(EXERCISE OBJECTIVE):
Exact reproduction required: the lines below from the line with "Rows are proposed" to the line with "Find the merge", both ends included, and no others.

━━━━━ PROVIDED RECORDS ━━━━━

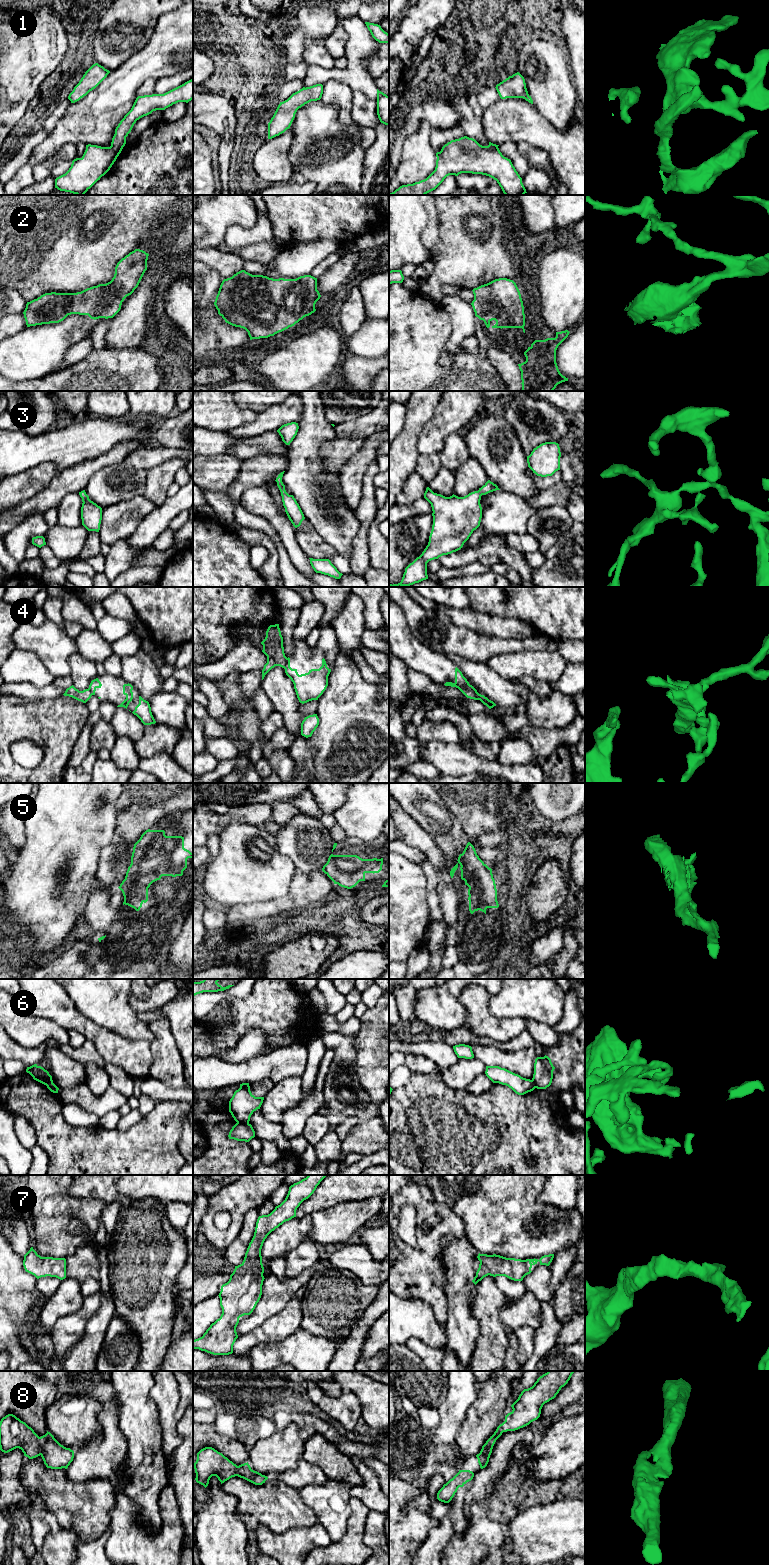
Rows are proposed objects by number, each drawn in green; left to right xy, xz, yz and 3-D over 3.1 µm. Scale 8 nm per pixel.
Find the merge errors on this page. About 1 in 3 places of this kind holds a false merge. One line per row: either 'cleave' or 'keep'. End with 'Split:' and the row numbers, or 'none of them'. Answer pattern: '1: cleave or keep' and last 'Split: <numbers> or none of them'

━━━━━
━━━━━ PROVIDED RECORDS ━━━━━

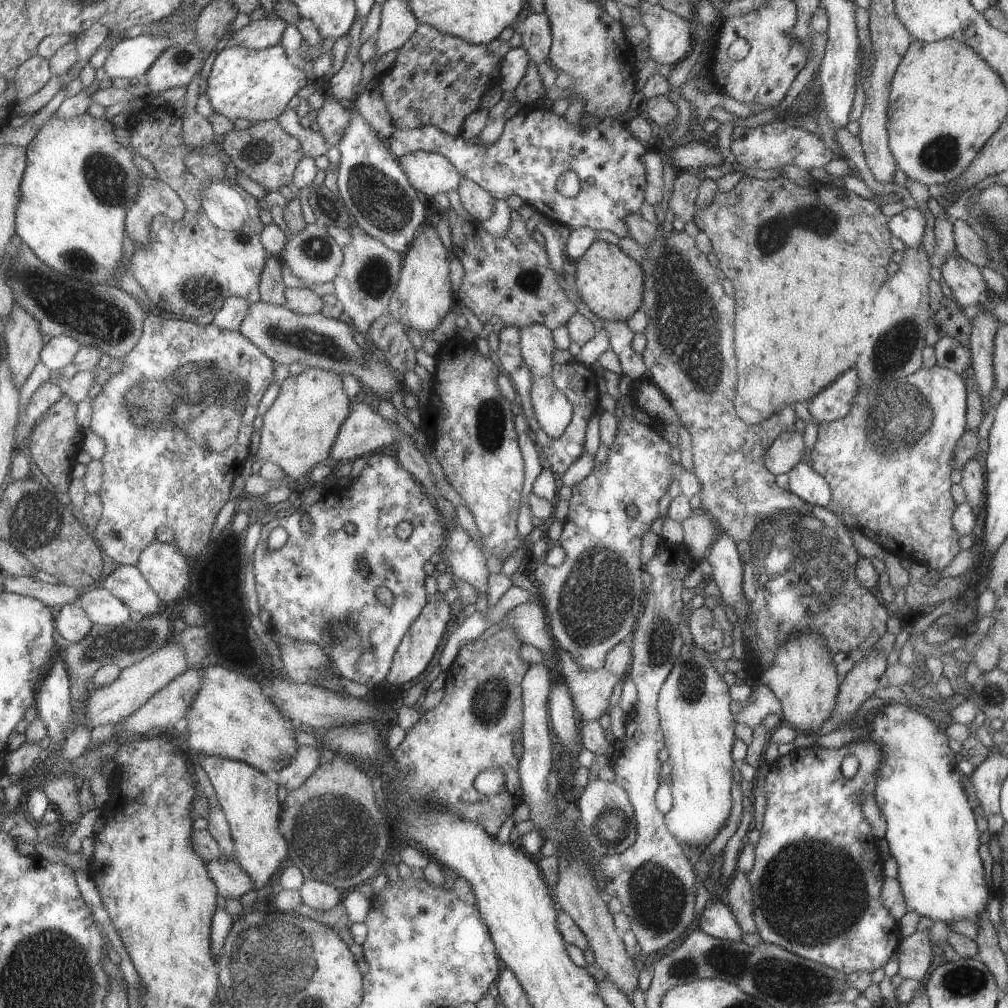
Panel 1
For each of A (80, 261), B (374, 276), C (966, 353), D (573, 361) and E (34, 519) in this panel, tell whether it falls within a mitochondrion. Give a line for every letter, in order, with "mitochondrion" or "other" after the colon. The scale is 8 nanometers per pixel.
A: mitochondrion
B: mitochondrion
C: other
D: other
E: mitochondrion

━━━━━

(RESPONSE BOX):
Rows are proposed objects by number, each drawn in green; left to right xy, xz, yz and 3-D over 3.1 µm. Scale 8 nm per pixel.
Find the merge errors on this page. About 1 in 3 places of this kind holds a false merge. One line per row: either 'cleave' or 'keep'. End with 'Split:' and the row numbers, or 'none of them'. Answer pattern: '1: cleave or keep' and last 'Split: <numbers> or none of them'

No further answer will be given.